1/ lorsque le juge administratif annule une décision ayant évincé un agent occupant un emploi unique, l’intéressé bénéficie, en exécution de cette annulation, d’un droit à réintégration dans cet emploi (CE, sect., 8 avril 2009, n° 289314, Chambre de métiers et de l’artisanat de la Moselle).

2/ Seule une nouvelle décision légalement prise par l’autorité compétente mettant fin, sans effet rétroactif, aux fonctions de l’agent illégalement évincé est susceptible de faire obstacle à sa réintégration effective dans les fonctions relevant de cet emploi unique (Conseil d’État, 3ème – 8ème chambres réunies, 14/02/2022, 431760)

3/ La réintégration effective de l’agent illégalement évincé implique le retrait de l’acte portant nomination de l’agent désigné pour le remplacer (CE 18 févr. 1955, n° 92769, Duboucher, Lebon).

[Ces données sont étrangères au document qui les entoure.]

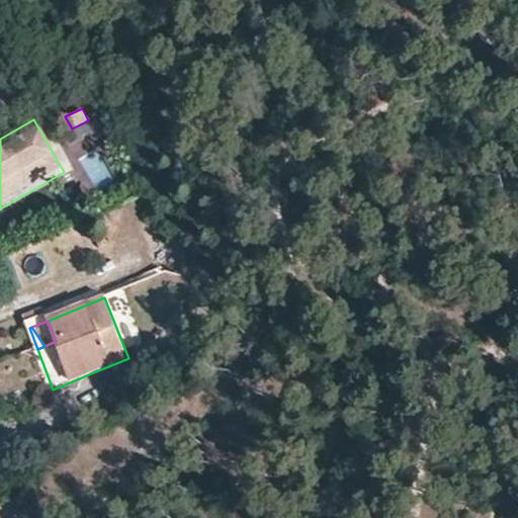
All buildings are outlined.
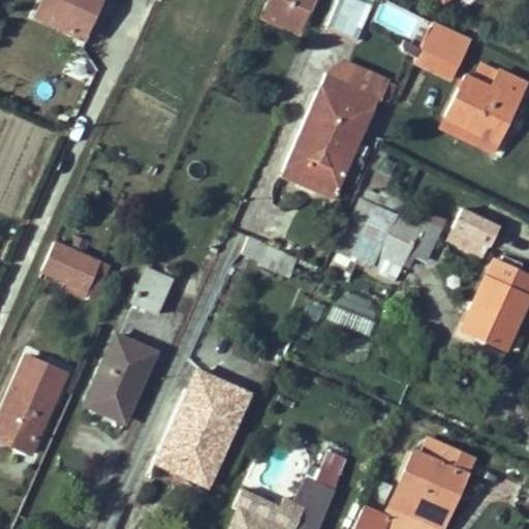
[(42,0),(36,16),(82,36),(91,18),(97,21),(105,0),(42,0)]
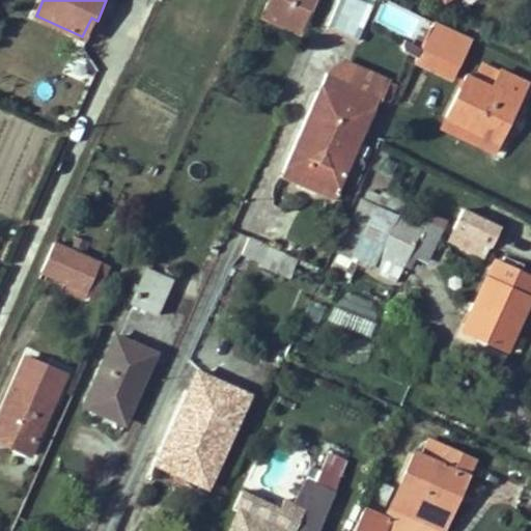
[(268,0),(263,9),(305,28),(317,0),(268,0)]
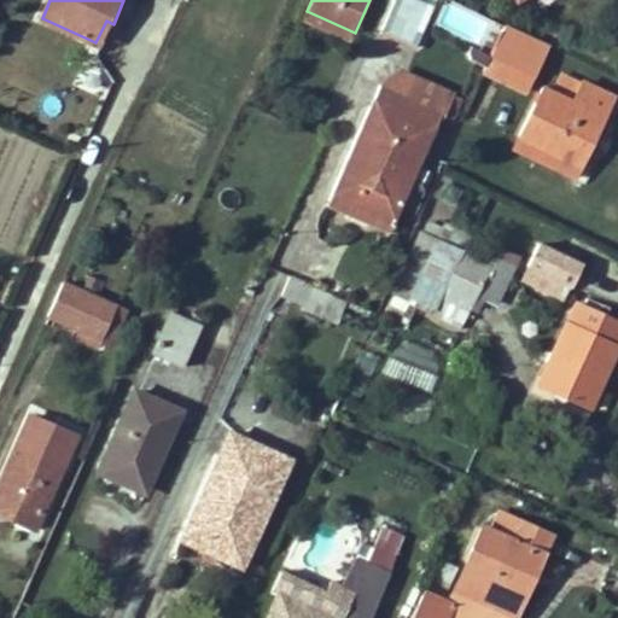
[(418,7),(420,0),(396,0),(383,33),(400,40),(412,11),(418,7)]
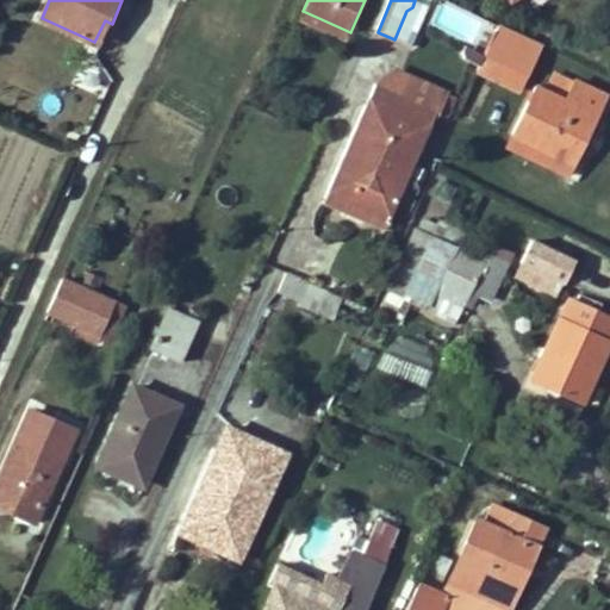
[(441,0),(440,0),(428,23),(475,48),(487,25),(441,0)]
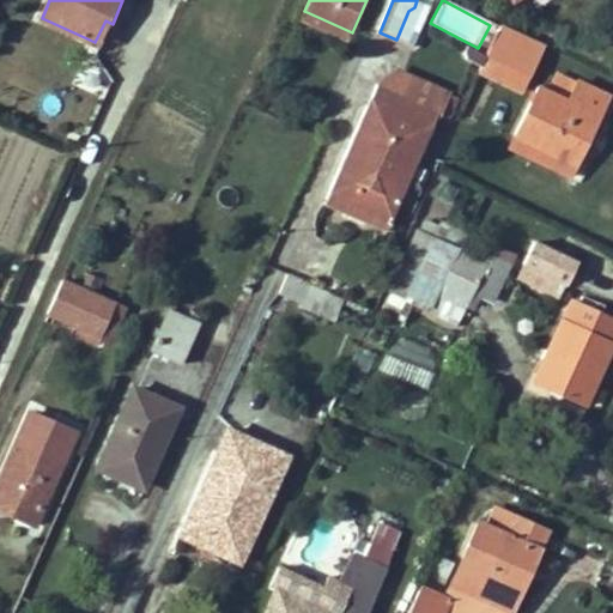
[(299,20),(347,44),(352,32),(304,11),(299,20)]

4/ le retrait de l’acte portant nomination de l’agent désigné pour remplacer un agent illégalement évincé et réintégré dans l’emploi unique qu’il occupait, prononcé pour l’exécution d’un jugement d’annulation, ne constitue pas une mesure de licenciement et peut intervenir sans que soit recherché au préalable le reclassement de l’intéressé (Conseil d’État, 3ème – 8ème chambres réunies, 14/02/2022, 431760).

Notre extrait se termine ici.